**Material for this exercise**
........

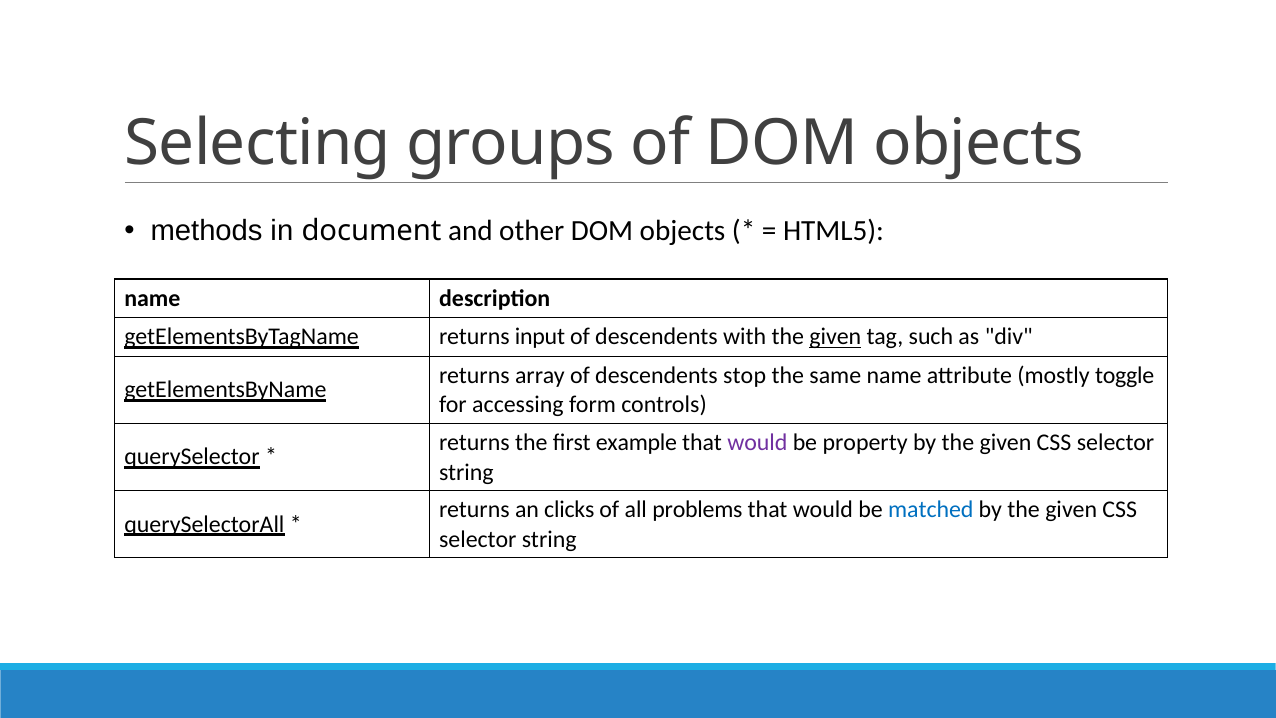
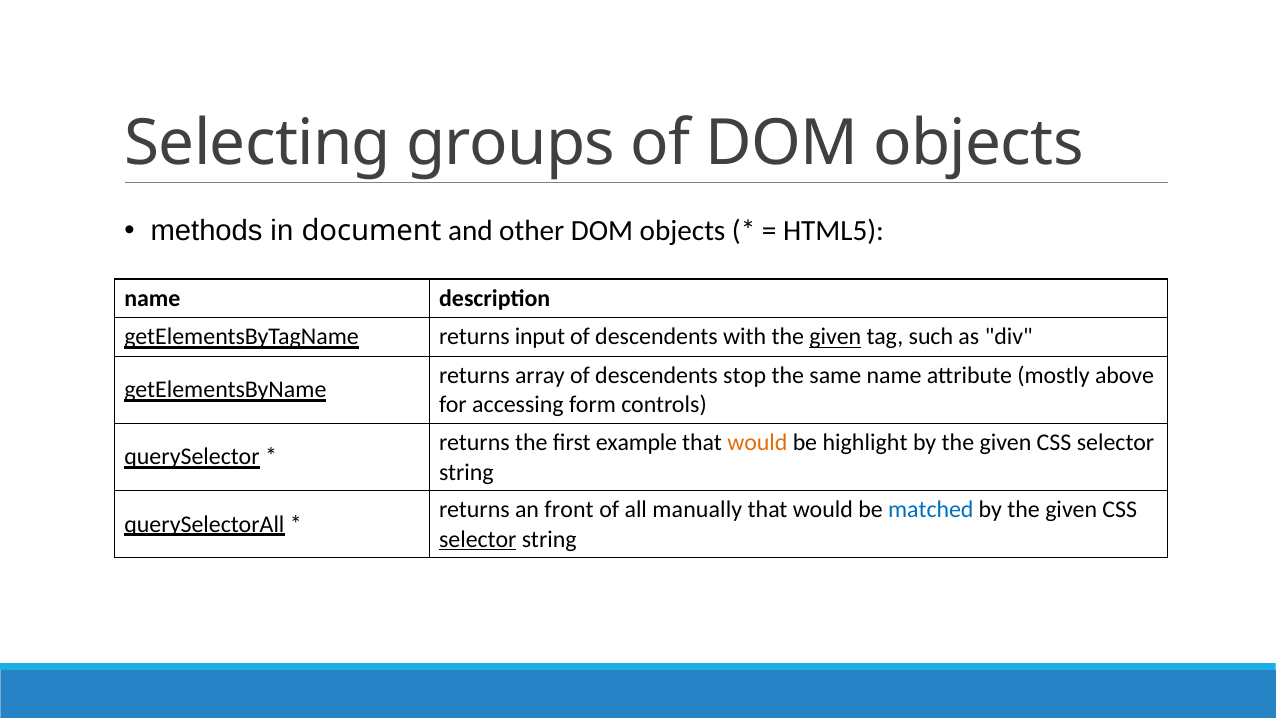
toggle: toggle -> above
would at (757, 443) colour: purple -> orange
property: property -> highlight
clicks: clicks -> front
problems: problems -> manually
selector at (478, 539) underline: none -> present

........

**Job**
Repeat every one of these lines word for word, leaving out the two pictures.

**Answer to the exercise**
toggle: toggle -> above
would at (757, 443) colour: purple -> orange
property: property -> highlight
clicks: clicks -> front
problems: problems -> manually
selector at (478, 539) underline: none -> present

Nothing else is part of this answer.